◆ Exercise
The listing below begins with the first line you should copy; stop after the line containing "L06: Ex. 6.2 PracticeAggregate Functions", and drop every picture.
** Opening Provided entries block **
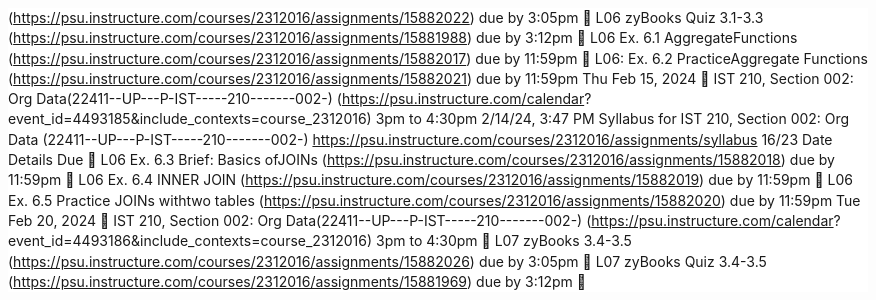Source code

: (https://psu.instructure.com/courses/2312016/assignments/15882022)
due by
3:05pm

L06 zyBooks Quiz 3.1-3.3
(https://psu.instructure.com/courses/2312016/assignments/15881988)
due by
3:12pm

L06 Ex. 6.1 AggregateFunctions
(https://psu.instructure.com/courses/2312016/assignments/15882017)
due by
11:59pm

L06: Ex. 6.2 PracticeAggregate Functions
(https://psu.instructure.com/courses/2312016/assignments/15882021)
due by
11:59pm
Thu Feb 15, 2024 
IST 210, Section 002: Org Data(22411--UP---P-IST-----210-------002-)
(https://psu.instructure.com/calendar?
event_id=4493185&include_contexts=course_2312016)
3pm
to
4:30pm
2/14/24, 3:47 PM Syllabus for IST 210, Section 002: Org Data (22411--UP---P-IST-----210-------002-)
https://psu.instructure.com/courses/2312016/assignments/syllabus 16/23
Date
Details
Due

L06 Ex. 6.3 Brief: Basics ofJOINs
(https://psu.instructure.com/courses/2312016/assignments/15882018)
due by
11:59pm

L06 Ex. 6.4 INNER JOIN
(https://psu.instructure.com/courses/2312016/assignments/15882019)
due by
11:59pm

L06 Ex. 6.5 Practice JOINs withtwo tables
(https://psu.instructure.com/courses/2312016/assignments/15882020)
due by
11:59pm
Tue Feb 20, 2024

IST 210, Section 002: Org Data(22411--UP---P-IST-----210-------002-)
(https://psu.instructure.com/calendar?
event_id=4493186&include_contexts=course_2312016)
3pm
to
4:30pm

L07 zyBooks 3.4-3.5
(https://psu.instructure.com/courses/2312016/assignments/15882026)
due by
3:05pm

L07 zyBooks Quiz 3.4-3.5
(https://psu.instructure.com/courses/2312016/assignments/15881969)
due by
3:12pm

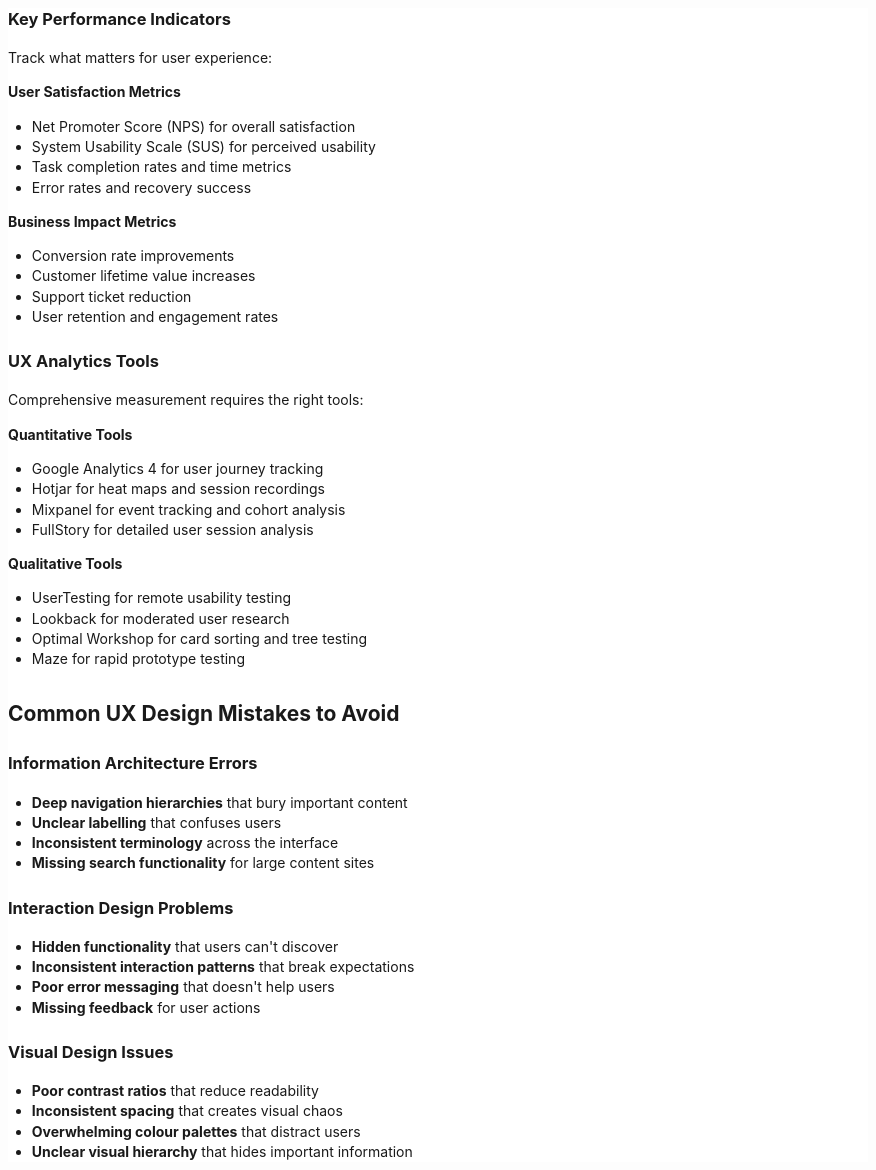 ### Key Performance Indicators

Track what matters for user experience:

**User Satisfaction Metrics**
- Net Promoter Score (NPS) for overall satisfaction
- System Usability Scale (SUS) for perceived usability
- Task completion rates and time metrics
- Error rates and recovery success

**Business Impact Metrics**
- Conversion rate improvements
- Customer lifetime value increases
- Support ticket reduction
- User retention and engagement rates

### UX Analytics Tools

Comprehensive measurement requires the right tools:

**Quantitative Tools**
- Google Analytics 4 for user journey tracking
- Hotjar for heat maps and session recordings
- Mixpanel for event tracking and cohort analysis
- FullStory for detailed user session analysis

**Qualitative Tools**
- UserTesting for remote usability testing
- Lookback for moderated user research
- Optimal Workshop for card sorting and tree testing
- Maze for rapid prototype testing

## Common UX Design Mistakes to Avoid

### Information Architecture Errors

- **Deep navigation hierarchies** that bury important content
- **Unclear labelling** that confuses users
- **Inconsistent terminology** across the interface
- **Missing search functionality** for large content sites

### Interaction Design Problems

- **Hidden functionality** that users can't discover
- **Inconsistent interaction patterns** that break expectations
- **Poor error messaging** that doesn't help users
- **Missing feedback** for user actions

### Visual Design Issues

- **Poor contrast ratios** that reduce readability
- **Inconsistent spacing** that creates visual chaos
- **Overwhelming colour palettes** that distract users
- **Unclear visual hierarchy** that hides important information

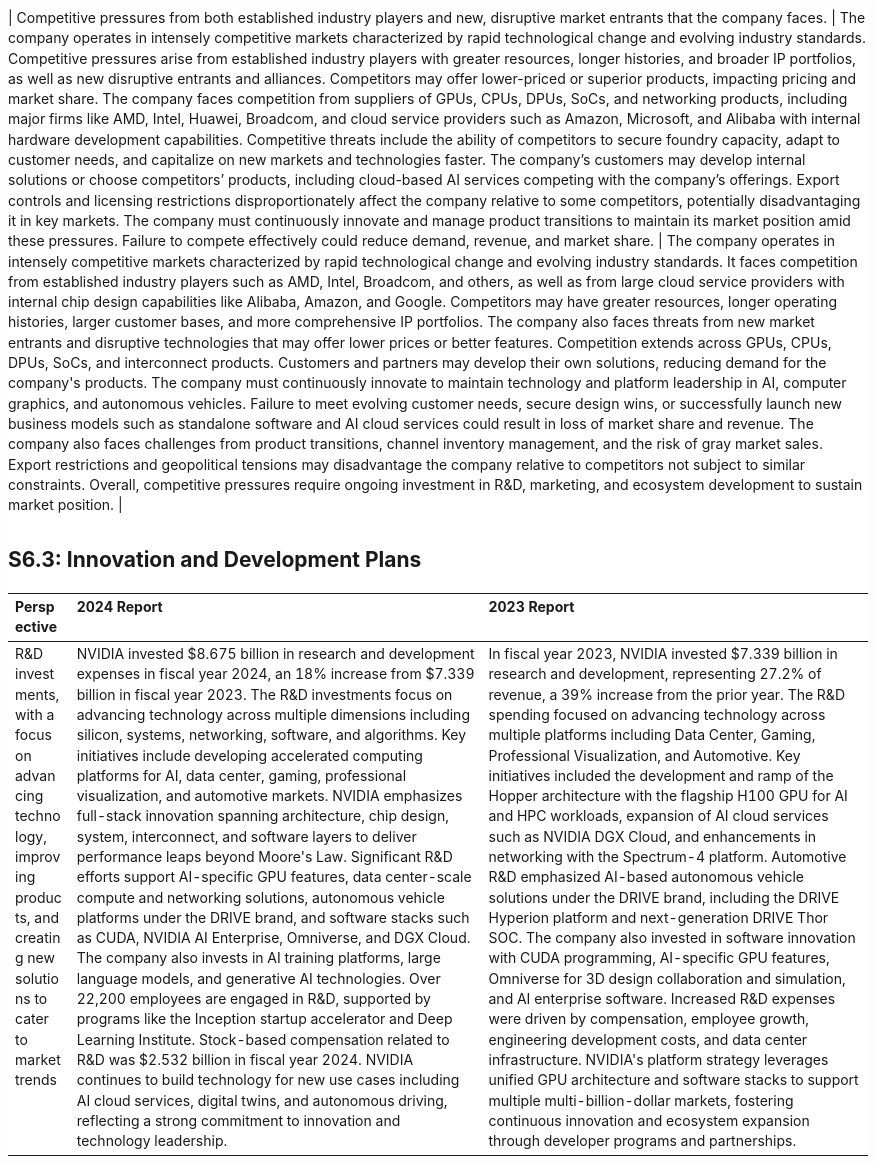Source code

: | Competitive pressures from both established industry players and new, disruptive market entrants that the company faces. | The company operates in intensely competitive markets characterized by rapid technological change and evolving industry standards. Competitive pressures arise from established industry players with greater resources, longer histories, and broader IP portfolios, as well as new disruptive entrants and alliances. Competitors may offer lower-priced or superior products, impacting pricing and market share. The company faces competition from suppliers of GPUs, CPUs, DPUs, SoCs, and networking products, including major firms like AMD, Intel, Huawei, Broadcom, and cloud service providers such as Amazon, Microsoft, and Alibaba with internal hardware development capabilities. Competitive threats include the ability of competitors to secure foundry capacity, adapt to customer needs, and capitalize on new markets and technologies faster. The company’s customers may develop internal solutions or choose competitors’ products, including cloud-based AI services competing with the company’s offerings. Export controls and licensing restrictions disproportionately affect the company relative to some competitors, potentially disadvantaging it in key markets. The company must continuously innovate and manage product transitions to maintain its market position amid these pressures. Failure to compete effectively could reduce demand, revenue, and market share. | The company operates in intensely competitive markets characterized by rapid technological change and evolving industry standards. It faces competition from established industry players such as AMD, Intel, Broadcom, and others, as well as from large cloud service providers with internal chip design capabilities like Alibaba, Amazon, and Google. Competitors may have greater resources, longer operating histories, larger customer bases, and more comprehensive IP portfolios. The company also faces threats from new market entrants and disruptive technologies that may offer lower prices or better features. Competition extends across GPUs, CPUs, DPUs, SoCs, and interconnect products. Customers and partners may develop their own solutions, reducing demand for the company's products. The company must continuously innovate to maintain technology and platform leadership in AI, computer graphics, and autonomous vehicles. Failure to meet evolving customer needs, secure design wins, or successfully launch new business models such as standalone software and AI cloud services could result in loss of market share and revenue. The company also faces challenges from product transitions, channel inventory management, and the risk of gray market sales. Export restrictions and geopolitical tensions may disadvantage the company relative to competitors not subject to similar constraints. Overall, competitive pressures require ongoing investment in R&D, marketing, and ecosystem development to sustain market position. |


## S6.3: Innovation and Development Plans

| Perspective | 2024 Report | 2023 Report |
| :---- | :---- | :---- |
| R&D investments, with a focus on advancing technology, improving products, and creating new solutions to cater to market trends | NVIDIA invested $8.675 billion in research and development expenses in fiscal year 2024, an 18% increase from $7.339 billion in fiscal year 2023. The R&D investments focus on advancing technology across multiple dimensions including silicon, systems, networking, software, and algorithms. Key initiatives include developing accelerated computing platforms for AI, data center, gaming, professional visualization, and automotive markets. NVIDIA emphasizes full-stack innovation spanning architecture, chip design, system, interconnect, and software layers to deliver performance leaps beyond Moore's Law. Significant R&D efforts support AI-specific GPU features, data center-scale compute and networking solutions, autonomous vehicle platforms under the DRIVE brand, and software stacks such as CUDA, NVIDIA AI Enterprise, Omniverse, and DGX Cloud. The company also invests in AI training platforms, large language models, and generative AI technologies. Over 22,200 employees are engaged in R&D, supported by programs like the Inception startup accelerator and Deep Learning Institute. Stock-based compensation related to R&D was $2.532 billion in fiscal year 2024. NVIDIA continues to build technology for new use cases including AI cloud services, digital twins, and autonomous driving, reflecting a strong commitment to innovation and technology leadership. | In fiscal year 2023, NVIDIA invested $7.339 billion in research and development, representing 27.2% of revenue, a 39% increase from the prior year. The R&D spending focused on advancing technology across multiple platforms including Data Center, Gaming, Professional Visualization, and Automotive. Key initiatives included the development and ramp of the Hopper architecture with the flagship H100 GPU for AI and HPC workloads, expansion of AI cloud services such as NVIDIA DGX Cloud, and enhancements in networking with the Spectrum-4 platform. Automotive R&D emphasized AI-based autonomous vehicle solutions under the DRIVE brand, including the DRIVE Hyperion platform and next-generation DRIVE Thor SOC. The company also invested in software innovation with CUDA programming, AI-specific GPU features, Omniverse for 3D design collaboration and simulation, and AI enterprise software. Increased R&D expenses were driven by compensation, employee growth, engineering development costs, and data center infrastructure. NVIDIA's platform strategy leverages unified GPU architecture and software stacks to support multiple multi-billion-dollar markets, fostering continuous innovation and ecosystem expansion through developer programs and partnerships. |
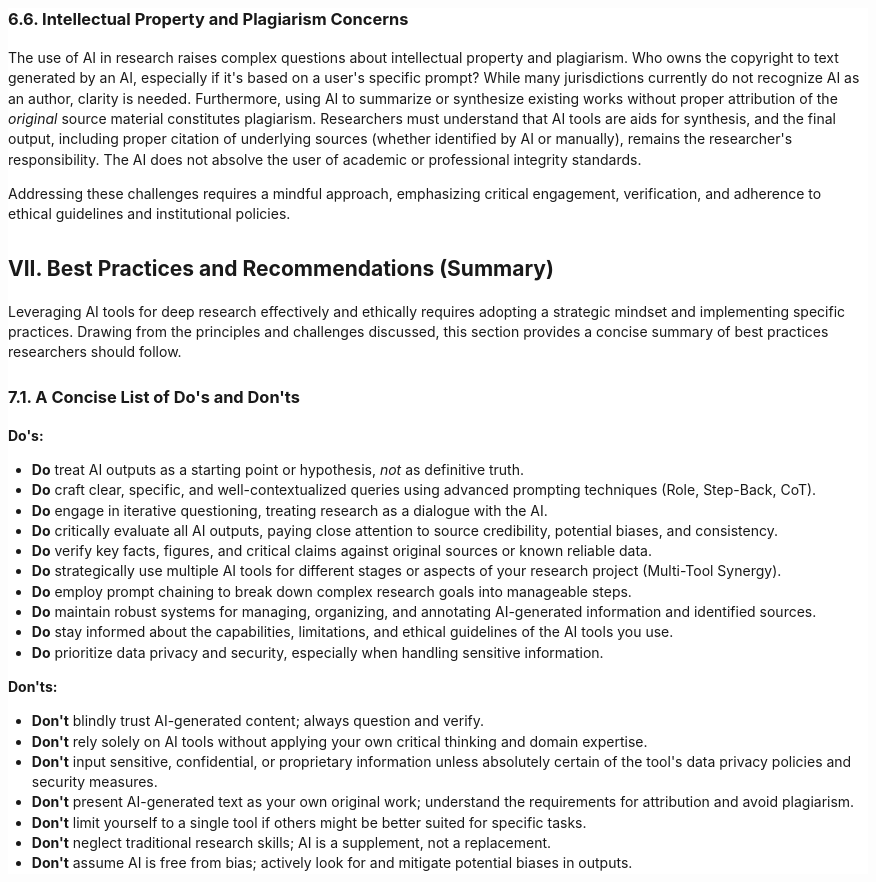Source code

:### 6.6. Intellectual Property and Plagiarism Concerns

The use of AI in research raises complex questions about intellectual property and plagiarism. Who owns the copyright to text generated by an AI, especially if it's based on a user's specific prompt? While many jurisdictions currently do not recognize AI as an author, clarity is needed. Furthermore, using AI to summarize or synthesize existing works without proper attribution of the *original* source material constitutes plagiarism. Researchers must understand that AI tools are aids for synthesis, and the final output, including proper citation of underlying sources (whether identified by AI or manually), remains the researcher's responsibility. The AI does not absolve the user of academic or professional integrity standards.

Addressing these challenges requires a mindful approach, emphasizing critical engagement, verification, and adherence to ethical guidelines and institutional policies.

## VII. Best Practices and Recommendations (Summary)

Leveraging AI tools for deep research effectively and ethically requires adopting a strategic mindset and implementing specific practices. Drawing from the principles and challenges discussed, this section provides a concise summary of best practices researchers should follow.

### 7.1. A Concise List of Do's and Don'ts

**Do's:**

*   **Do** treat AI outputs as a starting point or hypothesis, *not* as definitive truth.
*   **Do** craft clear, specific, and well-contextualized queries using advanced prompting techniques (Role, Step-Back, CoT).
*   **Do** engage in iterative questioning, treating research as a dialogue with the AI.
*   **Do** critically evaluate all AI outputs, paying close attention to source credibility, potential biases, and consistency.
*   **Do** verify key facts, figures, and critical claims against original sources or known reliable data.
*   **Do** strategically use multiple AI tools for different stages or aspects of your research project (Multi-Tool Synergy).
*   **Do** employ prompt chaining to break down complex research goals into manageable steps.
*   **Do** maintain robust systems for managing, organizing, and annotating AI-generated information and identified sources.
*   **Do** stay informed about the capabilities, limitations, and ethical guidelines of the AI tools you use.
*   **Do** prioritize data privacy and security, especially when handling sensitive information.

**Don'ts:**

*   **Don't** blindly trust AI-generated content; always question and verify.
*   **Don't** rely solely on AI tools without applying your own critical thinking and domain expertise.
*   **Don't** input sensitive, confidential, or proprietary information unless absolutely certain of the tool's data privacy policies and security measures.
*   **Don't** present AI-generated text as your own original work; understand the requirements for attribution and avoid plagiarism.
*   **Don't** limit yourself to a single tool if others might be better suited for specific tasks.
*   **Don't** neglect traditional research skills; AI is a supplement, not a replacement.
*   **Don't** assume AI is free from bias; actively look for and mitigate potential biases in outputs.
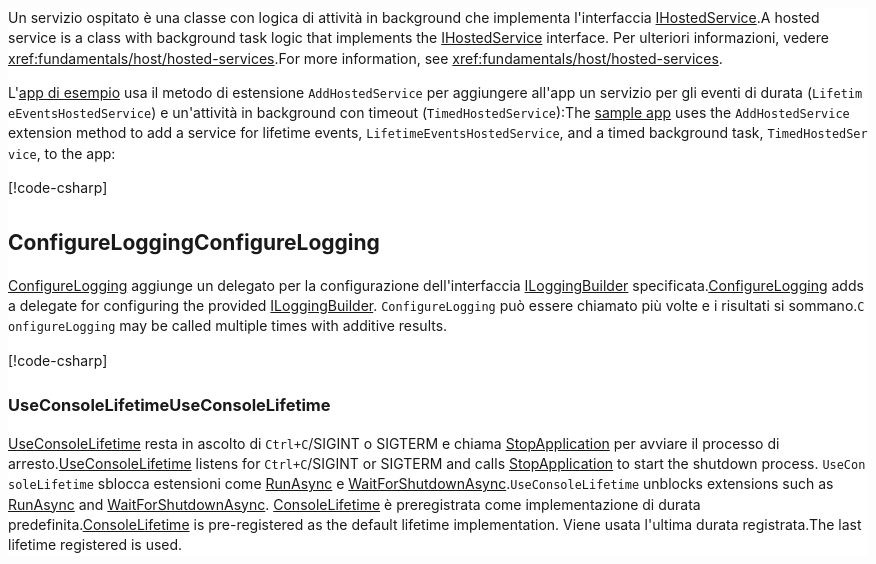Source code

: <span data-ttu-id="b6075-213">Un servizio ospitato è una classe con logica di attività in background che implementa l'interfaccia [IHostedService](/dotnet/api/microsoft.extensions.hosting.ihostedservice).</span><span class="sxs-lookup"><span data-stu-id="b6075-213">A hosted service is a class with background task logic that implements the [IHostedService](/dotnet/api/microsoft.extensions.hosting.ihostedservice) interface.</span></span> <span data-ttu-id="b6075-214">Per ulteriori informazioni, vedere <xref:fundamentals/host/hosted-services>.</span><span class="sxs-lookup"><span data-stu-id="b6075-214">For more information, see <xref:fundamentals/host/hosted-services>.</span></span>

<span data-ttu-id="b6075-215">L'[app di esempio](https://github.com/aspnet/Docs/tree/master/aspnetcore/fundamentals/host/generic-host/samples/) usa il metodo di estensione `AddHostedService` per aggiungere all'app un servizio per gli eventi di durata (`LifetimeEventsHostedService`) e un'attività in background con timeout (`TimedHostedService`):</span><span class="sxs-lookup"><span data-stu-id="b6075-215">The [sample app](https://github.com/aspnet/Docs/tree/master/aspnetcore/fundamentals/host/generic-host/samples/) uses the `AddHostedService` extension method to add a service for lifetime events, `LifetimeEventsHostedService`, and a timed background task, `TimedHostedService`, to the app:</span></span>

[!code-csharp[](generic-host/samples-snapshot/2.x/GenericHostSample/Program.cs?name=snippet_ConfigureServices)]

## <a name="configurelogging"></a><span data-ttu-id="b6075-216">ConfigureLogging</span><span class="sxs-lookup"><span data-stu-id="b6075-216">ConfigureLogging</span></span>

<span data-ttu-id="b6075-217">[ConfigureLogging](/dotnet/api/microsoft.extensions.hosting.hostinghostbuilderextensions.configurelogging) aggiunge un delegato per la configurazione dell'interfaccia [ILoggingBuilder](/dotnet/api/microsoft.extensions.logging.iloggingbuilder) specificata.</span><span class="sxs-lookup"><span data-stu-id="b6075-217">[ConfigureLogging](/dotnet/api/microsoft.extensions.hosting.hostinghostbuilderextensions.configurelogging) adds a delegate for configuring the provided [ILoggingBuilder](/dotnet/api/microsoft.extensions.logging.iloggingbuilder).</span></span> <span data-ttu-id="b6075-218">`ConfigureLogging` può essere chiamato più volte e i risultati si sommano.</span><span class="sxs-lookup"><span data-stu-id="b6075-218">`ConfigureLogging` may be called multiple times with additive results.</span></span>

[!code-csharp[](generic-host/samples-snapshot/2.x/GenericHostSample/Program.cs?name=snippet_ConfigureLogging)]

### <a name="useconsolelifetime"></a><span data-ttu-id="b6075-219">UseConsoleLifetime</span><span class="sxs-lookup"><span data-stu-id="b6075-219">UseConsoleLifetime</span></span>

<span data-ttu-id="b6075-220">[UseConsoleLifetime](/dotnet/api/microsoft.extensions.hosting.hostinghostbuilderextensions.useconsolelifetime) resta in ascolto di `Ctrl+C`/SIGINT o SIGTERM e chiama [StopApplication](/dotnet/api/microsoft.extensions.hosting.iapplicationlifetime.stopapplication) per avviare il processo di arresto.</span><span class="sxs-lookup"><span data-stu-id="b6075-220">[UseConsoleLifetime](/dotnet/api/microsoft.extensions.hosting.hostinghostbuilderextensions.useconsolelifetime) listens for `Ctrl+C`/SIGINT or SIGTERM and calls [StopApplication](/dotnet/api/microsoft.extensions.hosting.iapplicationlifetime.stopapplication) to start the shutdown process.</span></span> <span data-ttu-id="b6075-221">`UseConsoleLifetime` sblocca estensioni come [RunAsync](#runasync) e [WaitForShutdownAsync](#waitforshutdownasync).</span><span class="sxs-lookup"><span data-stu-id="b6075-221">`UseConsoleLifetime` unblocks extensions such as [RunAsync](#runasync) and [WaitForShutdownAsync](#waitforshutdownasync).</span></span> <span data-ttu-id="b6075-222">[ConsoleLifetime](/dotnet/api/microsoft.extensions.hosting.internal.consolelifetime) è preregistrata come implementazione di durata predefinita.</span><span class="sxs-lookup"><span data-stu-id="b6075-222">[ConsoleLifetime](/dotnet/api/microsoft.extensions.hosting.internal.consolelifetime) is pre-registered as the default lifetime implementation.</span></span> <span data-ttu-id="b6075-223">Viene usata l'ultima durata registrata.</span><span class="sxs-lookup"><span data-stu-id="b6075-223">The last lifetime registered is used.</span></span>
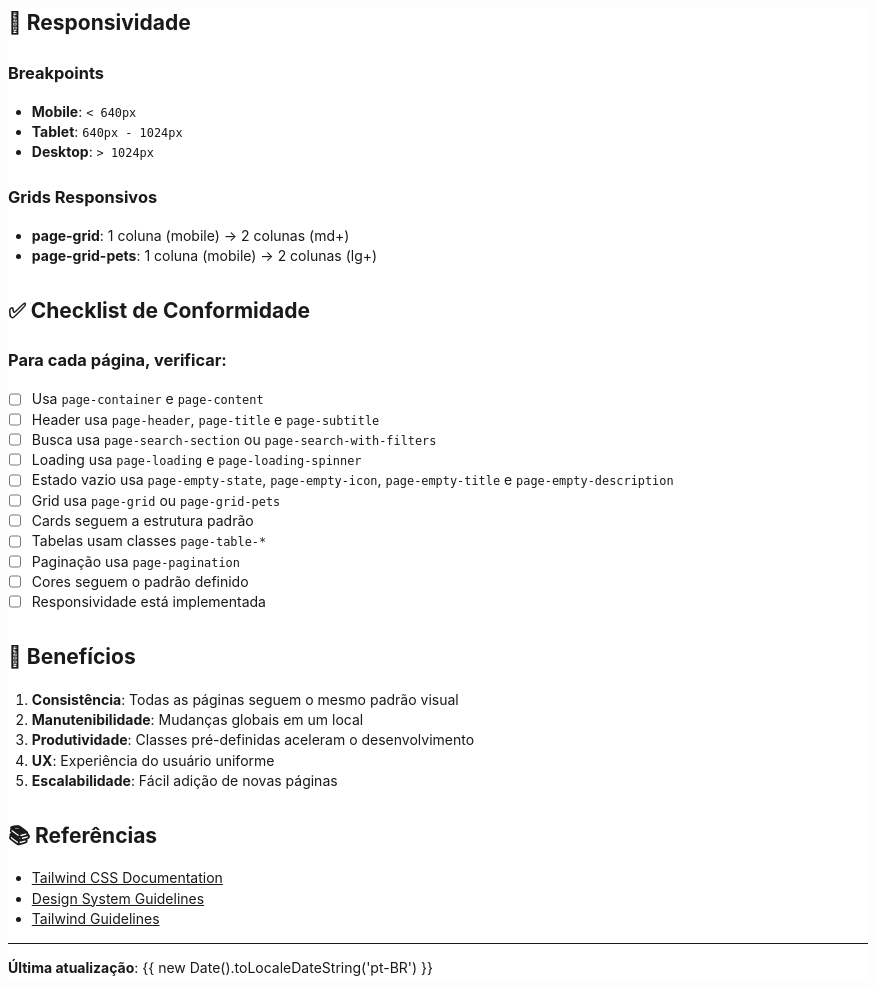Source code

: ## 📱 Responsividade

### Breakpoints
- **Mobile**: `< 640px`
- **Tablet**: `640px - 1024px`
- **Desktop**: `> 1024px`

### Grids Responsivos
- **page-grid**: 1 coluna (mobile) → 2 colunas (md+)
- **page-grid-pets**: 1 coluna (mobile) → 2 colunas (lg+)

## ✅ Checklist de Conformidade

### Para cada página, verificar:

- [ ] Usa `page-container` e `page-content`
- [ ] Header usa `page-header`, `page-title` e `page-subtitle`
- [ ] Busca usa `page-search-section` ou `page-search-with-filters`
- [ ] Loading usa `page-loading` e `page-loading-spinner`
- [ ] Estado vazio usa `page-empty-state`, `page-empty-icon`, `page-empty-title` e `page-empty-description`
- [ ] Grid usa `page-grid` ou `page-grid-pets`
- [ ] Cards seguem a estrutura padrão
- [ ] Tabelas usam classes `page-table-*`
- [ ] Paginação usa `page-pagination`
- [ ] Cores seguem o padrão definido
- [ ] Responsividade está implementada

## 🚀 Benefícios

1. **Consistência**: Todas as páginas seguem o mesmo padrão visual
2. **Manutenibilidade**: Mudanças globais em um local
3. **Produtividade**: Classes pré-definidas aceleram o desenvolvimento
4. **UX**: Experiência do usuário uniforme
5. **Escalabilidade**: Fácil adição de novas páginas

## 📚 Referências

- [Tailwind CSS Documentation](https://tailwindcss.com/docs)
- [Design System Guidelines](./DESIGN_SYSTEM.md)
- [Tailwind Guidelines](./TAILWIND_GUIDELINES.md)

---

**Última atualização**: {{ new Date().toLocaleDateString('pt-BR') }}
** Closing Provided entries block **
◆ Problem solution
Source code

: (https://psu.instructure.com/courses/2312016/assignments/15882022)
due by
3:05pm

L06 zyBooks Quiz 3.1-3.3
(https://psu.instructure.com/courses/2312016/assignments/15881988)
due by
3:12pm

L06 Ex. 6.1 AggregateFunctions
(https://psu.instructure.com/courses/2312016/assignments/15882017)
due by
11:59pm

L06: Ex. 6.2 PracticeAggregate Functions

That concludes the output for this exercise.